Самый же опасный вид бездуховного мастерства, если пальцы фальшивят. И когда Энке в старой Эстонии днем, работая на торгаша, делал «подлинные» вещи минувших веков, а вечером играл на скрипке, он ощутил, что одна и та же рука не может и лгать, и служить истине. В конце концов разбиваешь скрипку. Его увлечение фонарями, которые он дарит молодежным кафе, отелям, Домам культуры и детям, – углубление в духовное, нравственно содержательное мастерство. (Недаром именно фонарю сообщил Андерсен высокую человеческую муку: уметь показывать разлитое вокруг великолепие мира и страдать оттого, что тебя не зажгли.)
Возможно, существовал и более земной мотив его особой склонности – Энке вот уже ряд десятилетий работал на одном и том же таллинском заводе «Терас», в мастерских, выпускающих «осветительную аппаратуру» – так называют лампы и люстры, которые там по чертежам архитекторов делают для кафе, университетов, аэропортов. Я поехал на этот завод после того, как жена Энке сообщила мне, что за последние двадцать лет он «…ни одного, наверное, разу не был в отпуске. Поваляется дня три на пляже в Пирити и…».
– А мастерская, подвал? – удивился я.
– Вот когда мы с ним расчищали монастырские закрома, я и надеялась. Нет! Поваляется дня три…
Разговор об Энке со старшим мастером «Тераса» я начал вопросом относительно отпусков и поверг тем самым собеседника в немалое беспокойство:
– Будете писать? Подумают, что мы заставляем человека целый месяц работать бесплатно. А мы убеждаем: «Отдыхай».
– Видимо, он работает потому, что это доставляет ему удовольствие.
– Именно удовольствие. Вы меня извините, я думал, вы будете нас осуждать в печати за то, что человек работает во время отпуска.

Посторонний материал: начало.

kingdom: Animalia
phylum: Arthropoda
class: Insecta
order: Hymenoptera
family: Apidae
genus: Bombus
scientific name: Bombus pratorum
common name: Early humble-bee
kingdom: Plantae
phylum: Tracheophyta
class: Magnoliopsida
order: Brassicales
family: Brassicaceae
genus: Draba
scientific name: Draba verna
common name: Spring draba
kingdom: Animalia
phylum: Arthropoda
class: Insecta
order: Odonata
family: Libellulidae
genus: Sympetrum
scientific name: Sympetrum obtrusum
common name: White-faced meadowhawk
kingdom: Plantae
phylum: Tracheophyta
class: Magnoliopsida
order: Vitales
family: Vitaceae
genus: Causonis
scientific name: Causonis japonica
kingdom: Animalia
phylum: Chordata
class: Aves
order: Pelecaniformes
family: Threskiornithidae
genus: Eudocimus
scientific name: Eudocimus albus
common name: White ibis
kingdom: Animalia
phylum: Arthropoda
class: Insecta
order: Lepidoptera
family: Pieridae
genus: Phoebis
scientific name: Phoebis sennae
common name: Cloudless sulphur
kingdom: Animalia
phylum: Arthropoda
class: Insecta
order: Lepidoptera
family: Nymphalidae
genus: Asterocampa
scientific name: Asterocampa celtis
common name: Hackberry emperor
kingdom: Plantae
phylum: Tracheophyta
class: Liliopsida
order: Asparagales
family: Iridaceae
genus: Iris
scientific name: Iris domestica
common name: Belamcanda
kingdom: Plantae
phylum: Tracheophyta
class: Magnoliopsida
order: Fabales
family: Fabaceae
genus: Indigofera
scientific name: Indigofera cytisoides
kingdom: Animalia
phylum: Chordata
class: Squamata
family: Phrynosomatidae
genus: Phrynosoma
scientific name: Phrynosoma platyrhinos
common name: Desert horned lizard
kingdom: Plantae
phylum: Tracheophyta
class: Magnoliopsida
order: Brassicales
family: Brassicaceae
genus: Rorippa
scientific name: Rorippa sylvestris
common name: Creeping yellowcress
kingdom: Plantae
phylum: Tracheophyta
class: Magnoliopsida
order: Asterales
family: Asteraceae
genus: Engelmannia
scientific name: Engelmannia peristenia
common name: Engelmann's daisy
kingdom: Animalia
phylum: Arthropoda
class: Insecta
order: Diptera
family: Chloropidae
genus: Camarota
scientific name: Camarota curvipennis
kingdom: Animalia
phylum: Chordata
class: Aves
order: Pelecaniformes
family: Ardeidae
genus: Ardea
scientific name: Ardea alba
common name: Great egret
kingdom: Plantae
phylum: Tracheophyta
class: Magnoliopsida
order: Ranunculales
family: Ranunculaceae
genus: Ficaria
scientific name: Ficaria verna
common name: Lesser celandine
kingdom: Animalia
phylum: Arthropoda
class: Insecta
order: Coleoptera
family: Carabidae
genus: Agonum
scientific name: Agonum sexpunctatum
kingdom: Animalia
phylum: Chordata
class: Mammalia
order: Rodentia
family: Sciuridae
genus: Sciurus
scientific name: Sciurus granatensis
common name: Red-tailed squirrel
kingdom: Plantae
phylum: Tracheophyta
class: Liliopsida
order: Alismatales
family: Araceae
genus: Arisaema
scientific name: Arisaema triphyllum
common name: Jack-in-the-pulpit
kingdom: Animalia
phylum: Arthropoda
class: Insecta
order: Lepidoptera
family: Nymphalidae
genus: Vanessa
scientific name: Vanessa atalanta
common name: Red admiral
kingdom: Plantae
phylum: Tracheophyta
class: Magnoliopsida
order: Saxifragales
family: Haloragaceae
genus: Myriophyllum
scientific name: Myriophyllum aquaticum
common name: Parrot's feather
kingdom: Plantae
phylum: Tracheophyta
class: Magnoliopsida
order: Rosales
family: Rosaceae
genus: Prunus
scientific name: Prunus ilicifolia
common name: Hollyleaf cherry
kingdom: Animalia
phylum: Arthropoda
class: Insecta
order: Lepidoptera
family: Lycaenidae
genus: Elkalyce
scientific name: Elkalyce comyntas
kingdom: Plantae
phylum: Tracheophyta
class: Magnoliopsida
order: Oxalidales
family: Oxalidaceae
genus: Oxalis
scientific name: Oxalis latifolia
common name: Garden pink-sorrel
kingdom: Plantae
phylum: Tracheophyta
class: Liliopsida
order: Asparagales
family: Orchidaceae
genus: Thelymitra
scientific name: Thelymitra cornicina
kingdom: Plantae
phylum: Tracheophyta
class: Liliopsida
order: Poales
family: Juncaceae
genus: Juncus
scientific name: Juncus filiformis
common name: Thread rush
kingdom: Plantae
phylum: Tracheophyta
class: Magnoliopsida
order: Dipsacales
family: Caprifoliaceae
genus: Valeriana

А он действительно за… да, за двадцать лет… ни разу в отпуске не был более двух-трех дней. Заводу это, конечно, на пользу. И мы хотели бы компенсировать. И, пожалуй, нашли бы ту – не для печати! – или иную возможность. Но он и говорить об этом не хочет. Для него это именно удовольствие…
Помещения «Тераса», разумеется, абсолютно не похожи на фантастическую мастерскую, устроенную в бывших монастырских закромах. Но вот сам Энке у большого окна, над заваленным чертежами столом, в резком белом освещении неотличим от Энке таинственного подвала на улице Мюйривахе.
– Надо, – доказывал он нескольким молодым рабочим, – удлинить стебель. Ненамного. Я с архитектором договорился. А в лепестки добавить меди и укрупнить… – Он нарисовал рукой в воздухе какое-то фантастическое растение, потом вытащил из вороха синий листок. – Я тут набросал. Лепестки надо разредить. Будет естественнее, да? Вот для мельницы-кафе нужна была густота, там полусвет, уют, а тут университет, фойе…
«Терас» выполняет заказ для кафе-мельниц, отелей, театров, универмагов, вокзалов… На заводе называют эту работу уникальной, но таковой, то есть исключительной, неповторимой, ее делает, по-моему, не отсутствие серийности, а художественное воображение Энке.
Вазари в известных «Жизнеописаниях», рассказывая об одном живописце итальянского Возрождения, замечает, что тот с величайшей изобретательностью затруднял себе работу, стараясь, где только можно, измыслить то, до чего раньше никто не дерзнул додуматься. В поисках «осложнений» в работе этот живописец был неистощим, чем, видимо, и отличается настоящий художник, в том числе рабочий-художник, от ремесленника.
Рабочие-художники строили готические соборы и в них вырезали из дерева кафедры, величественные, как мироздание; они настилали в залах паркеты, и дерево казалось янтарем (нам разрешают сегодня ходить по ним лишь в суконных музейных тапках), они рубили – уже для себя – избы, которые в полусвете севера по сей день земля держит на ладони, как алмазы.
В воскресное утро с билетами на вечерний самолет мы пошли на улицу Мюйривахе попрощаться с Энке и его женой и первый раз оказались у них некстати.
Передавали по радио традиционный для Таллина воскресный концерт органной музыки. Энке в темном, несколько старомодном выходном костюме сидел у окна – отрешенный, далекий. За окном темнила августовское утро городская, XV века, стена, тяжкой исчерна-серой фактурой напоминающая тысячелетний выступ горы. Сам дом, в котором Энке занимал небольшую комнату – она же гостиная, спальня и кухня, – тоже построен лет четыреста назад, еще до рождения этого баховского хорала.